Hobby Lobby To Shift Health Plan Year To Delay Contraceptive Coverage Requirements

January 11, 2013 — Hobby Lobby will shift the start of its health insurance plan year by several months to delay having to comply with the federal contraceptive coverage rules, the company's attorney announced on Thursday, the AP/Miami Herald reports. Under its previous plan year, the company was supposed to start complying with the rules on Jan. 1 (AP/Miami Herald, 1/10).

The company's conservative Christian owners object to the contraceptive coverage rules because they believe emergency contraception is the equivalent of an abortion.

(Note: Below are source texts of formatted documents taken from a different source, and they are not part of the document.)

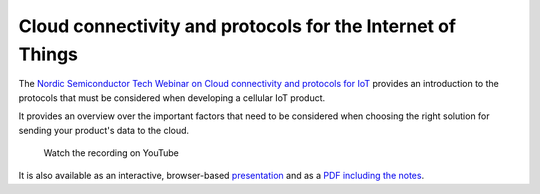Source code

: Cloud connectivity and protocols for the Internet of Things
###########################################################

The `Nordic Semiconductor Tech Webinar on Cloud connectivity and protocols for IoT <https://webinars.nordicsemi.com/cloud-connectivity-and-protocols-5>`_ provides an introduction to the protocols that must be considered when developing a cellular IoT product.

It provides an overview over the important factors that need to be considered when choosing the right solution for sending your product's data to the cloud.

.. figure:: ./images/Cloud-connectivity-and-protocols-for-the-Internet-of-Things.jpg
   :target: https://www.youtube.com/watch?v=pNaBB_OFbgg

   Watch the recording on YouTube

It is also available as an interactive, browser-based `presentation <https://coderbyheart.github.io/nordicwebinar2020/index.html>`_ and as a `PDF including the notes  <https://devzone.nordicsemi.com/cfs-file/__key/support-attachments/beef5d1b77644c448dabff31668f3a47-cfd384f9b1874d3caf1df02c9677eca4/7065.Cloud-connectivity-and-protocols-for-the-Internet-of-Things-_2D00_-Notes.pdf>`_.
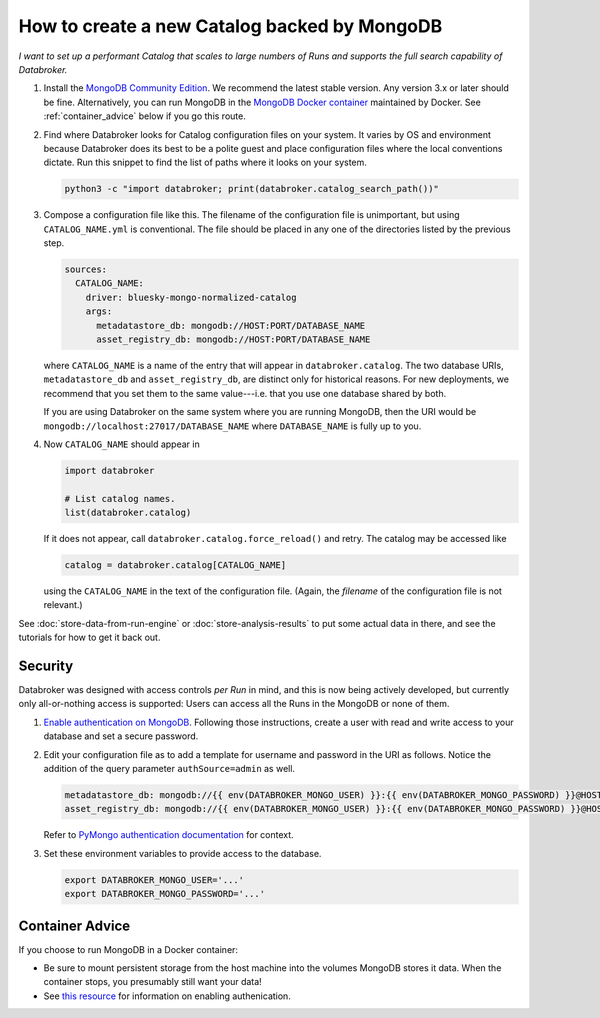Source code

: How to create a new Catalog backed by MongoDB
=============================================

*I want to set up a performant Catalog that scales to large numbers of Runs and
supports the full search capability of Databroker.*

#. Install the `MongoDB Community Edition`_. We recommend the latest stable
   version. Any version 3.x or later should be fine. Alternatively, you can
   run MongoDB in the `MongoDB Docker container`_ maintained by Docker. See
   :ref:`container_advice` below if you go this route.

#. Find where Databroker looks for Catalog configuration files on your system.
   It varies by OS and environment because Databroker does its best to be a
   polite guest and place configuration files where the local conventions
   dictate. Run this snippet to find the list of paths where it looks
   on your system.

   .. code:: bash

      python3 -c "import databroker; print(databroker.catalog_search_path())"

#. Compose a configuration file like this. The filename of the configuration
   file is unimportant, but using ``CATALOG_NAME.yml`` is conventional. The
   file should be placed in any one of the directories listed by the previous
   step.

   .. code:: yaml

      sources:
        CATALOG_NAME:
          driver: bluesky-mongo-normalized-catalog
          args:
            metadatastore_db: mongodb://HOST:PORT/DATABASE_NAME
            asset_registry_db: mongodb://HOST:PORT/DATABASE_NAME

   where ``CATALOG_NAME`` is a name of the entry that will appear in
   ``databroker.catalog``. The two database URIs, ``metadatastore_db`` and
   ``asset_registry_db``, are distinct only for historical reasons. For new
   deployments, we recommend that you set them to the same value---i.e. that
   you use one database shared by both.

   If you are using Databroker on the same system where you are running
   MongoDB, then the URI would be ``mongodb://localhost:27017/DATABASE_NAME``
   where ``DATABASE_NAME`` is fully up to you.

#. Now ``CATALOG_NAME`` should appear in

   .. code:: python

      import databroker

      # List catalog names.
      list(databroker.catalog)

   If it does not appear, call ``databroker.catalog.force_reload()`` and retry.
   The catalog may be accessed like

   .. code:: python

      catalog = databroker.catalog[CATALOG_NAME]

   using the ``CATALOG_NAME`` in the text of the configuration file. (Again,
   the *filename* of the configuration file is not relevant.)

See :doc:`store-data-from-run-engine` or
:doc:`store-analysis-results` to put some actual data in there, and see
the tutorials for how to get it back out.

Security
--------

Databroker was designed with access controls *per Run* in mind, and this is now
being actively developed, but currently only all-or-nothing access is
supported: Users can access all the Runs in the MongoDB or none of them.

#. `Enable authentication on MongoDB`_. Following those instructions, create a
   user with read and write access to your database and set a secure password.

#. Edit your configuration file as to add a template for username and password
   in the URI as follows. Notice the addition of the query parameter
   ``authSource=admin`` as well.

   .. code:: yaml

      metadatastore_db: mongodb://{{ env(DATABROKER_MONGO_USER) }}:{{ env(DATABROKER_MONGO_PASSWORD) }}@HOST:PORT/DATABASE_NAME?authSource=admin
      asset_registry_db: mongodb://{{ env(DATABROKER_MONGO_USER) }}:{{ env(DATABROKER_MONGO_PASSWORD) }}@HOST:PORT/DATABASE_NAME?authSource=admin


   Refer to `PyMongo authentication documentation`_ for context.

#. Set these environment variables to provide access to the database.

   .. code:: bash

      export DATABROKER_MONGO_USER='...'
      export DATABROKER_MONGO_PASSWORD='...'

.. _container_advice:

Container Advice
----------------

If you choose to run MongoDB in a Docker container:

* Be sure to mount persistent storage from the host machine into the volumes
  MongoDB stores it data. When the container stops, you presumably still want
  your data!
* See `this resource`_ for information on enabling authenication.

.. _MongoDB Community Edition: https://docs.mongodb.com/manual/administration/install-community/

.. _MongoDB Docker container: https://hub.docker.com/_/mongo

.. _Enable authentication on MongoDB: https://docs.mongodb.com/manual/tutorial/enable-authentication/

.. _PyMongo authentication documentation: https://pymongo.readthedocs.io/en/stable/examples/authentication.html#default-database-and-authsource

.. _container: https://hub.docker.com/_/mongo

.. _this resource: https://stackoverflow.com/a/42973849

After the Supreme Court denied the company's request for an emergency injunction to block enforcement of the rules, attorneys for Hobby Lobby and its sister company, Mardel, announced that the businesses would defy the rules by refusing to provide coverage for EC. The companies were set to face fines of up to $1.3 million per day as of Jan. 1 for not complying (Women's Health Policy Report, 1/3).

A company representative declined to specify when the employer's new plan year will begin (Bailey, The Oklahoman, 1/10).

Va. AG Cuccinelli Suggests Contraception Opponents 'Go To Jail'

Virginia Attorney General Ken Cuccinelli (R) during an interview with a conservative radio host on Wednesday said opponents of the contraceptive coverage rules should be willing to fight the requirement by going "to jail," the AP/Washington Post reports (AP/Washington Post, 1/10).

Cuccinelli -- who is Catholic and supports Hobby Lobby's lawsuit -- said, "Abraham Lincoln has many good quotes, but one of them is 'the best way to get rid of a bad law is to enforce it vigorously,'" adding that enforcement of the contraceptive requirements will be "an example of what tyranny means."

Cuccinelli recalled an exchange with his local bishop, who said he was willing to go to jail over the rules. "I said, 'Bishop, don't take this personally: You need to go to jail,'" Cuccinelli said. He continued, "What I mean by that is, people need to see it play out all the way to its logical conclusion" (Burns, Politico, 1/10).